Ayıkla pirincin taşını

FUTBOLDA hedefine ulaşmak için öncelikle kararlı olacaksın. Dün bizim için kazanmaktan başka çare yoktu. Kazanırsak çok rahatlayıp, avantajlı konuma geçecektik. Üstelik bunun için de her şey hazırdı.

Dünya Kupası futbolun vitrini. Burada bir şey yapmak istiyorsan, önce kafaca hazır olacaksın. İnanacaksın ve bunun için de sonuna kadar savaşacaksın. Savaşmak dedik ya, aklımıza geldi. Ümit Davala yeni saç stiliyle savaşçılara benzemiş ama futbol savaşçılığını yitirmiş.

Biz, koskoca ilk yarı boyunca kazanmak için hiçbir şey yapmadık. Hedefe varmak için oyunun kontrolünün sende olması yetmez. Golü bulabilmek için pozisyon üretmek şart. Görünürde topu oynayan bizdik ama pozisyon üretimimiz yoktu. Bireysel savunma hataları da işin cabası...

İkinci yarıda biraz daha ileri gitmeye başlayıp golü düşününce, pozisyonlar da peş peşe geldi. Ve dünün muhteşem bücürü Emre'nin golüylede aradığımız avantajı yakaladık.

Asıl şaşırtıcı nokta; golü attıktan sonra moralman coşup daha iyi oynayacağımız yerde, gereksiz bir panik içine girmemizdi. Herhalde dünyanın hiç bir yerinde öne geçen takımın, böylesine anlamsız bir paniğe düştüğü görülmemiştir. Nitekim oyunu kendi alanımızda kabul edip, rakibe davetiye çıkarınca olanlar oldu.

ÖĞRENMEMİZ GEREK

Elimizdeki avantaj, avucumuzun içinden kayıverdi. Futbolun en basit kuralı topu kalenden uzak tutmaktır. Bunun için de meşin yuvarlağın sende kalmasını sağlamak ilk prensip olmalı. Ama deneyim fakiri futbolcularımız ve de bu görevi kendilerine bir gömlek fazla gelen kenar yönetimimiz bu gerçeği nedendir bilinmez, göz ardı etti.
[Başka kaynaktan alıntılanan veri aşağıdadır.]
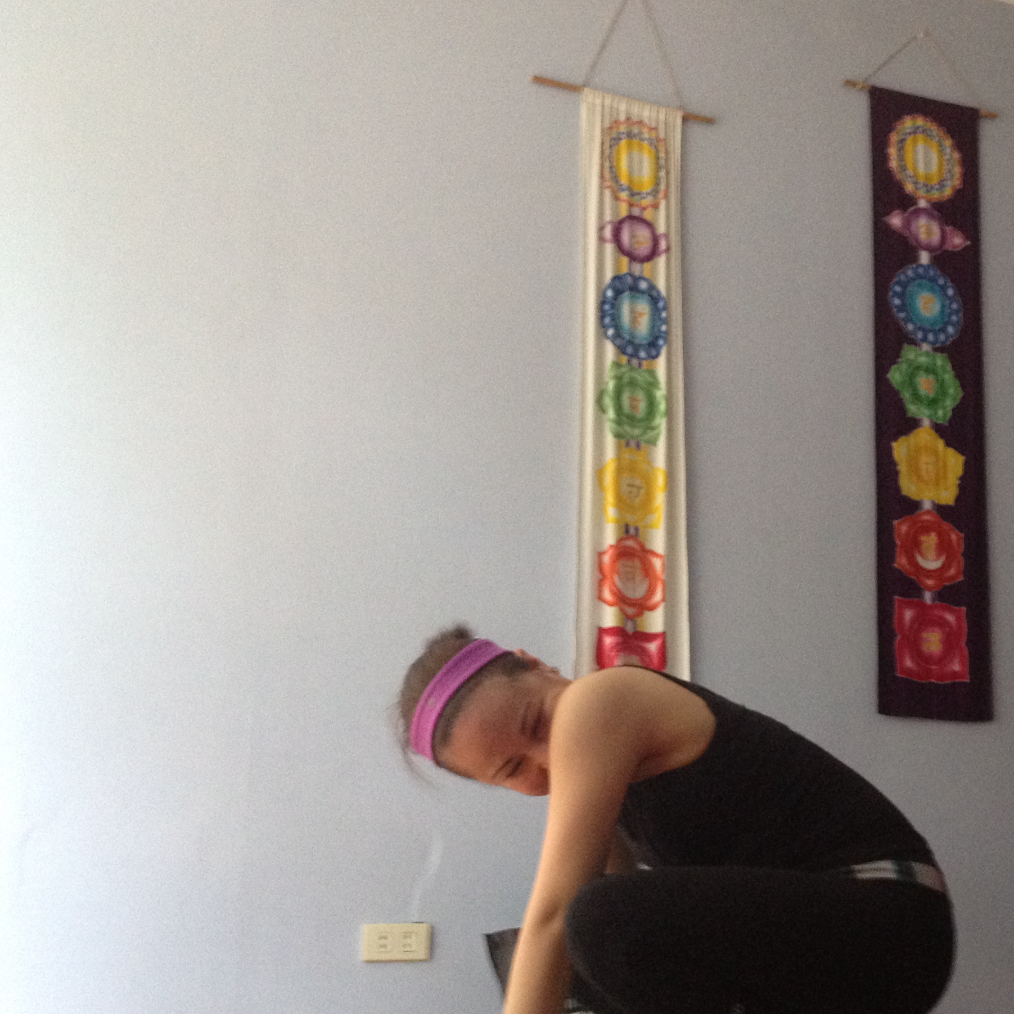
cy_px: 640
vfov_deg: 30.4
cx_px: 875
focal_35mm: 56
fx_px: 1856
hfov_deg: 29.5
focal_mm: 4.28
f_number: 2.4
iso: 320
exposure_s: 1/20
Nitekim panik içinde, ‘‘Gol yemeyelim’’ derken, bizi kahreden o top filelerimize gitti. Böylesine önemli turnuvalarda nasıl oynandığını öğrenmemiz gerek.

Şimdi artık direksiyon bizim elimizden çıktı. Bundan sonra kazanmamız bile yetmeyebilir. Dün öyle bir gol yedik ki, tam ‘‘ayıkla pirincin taşını’’ dedirtecek biçimde. Artık hayıflanmanın hiçbir yararı yok. Dilerim bugüne kadar almadığımız dersi burada almışızdır. İşte tecrübe denen şey de bu olsa gerek.

Şunu da hemen söyleyelim, maç öncesi çok korkup güvenemediğimiz Benin'li hakem Codjia'nın da hiçte korktuğumuz gibi olmadığını gördük.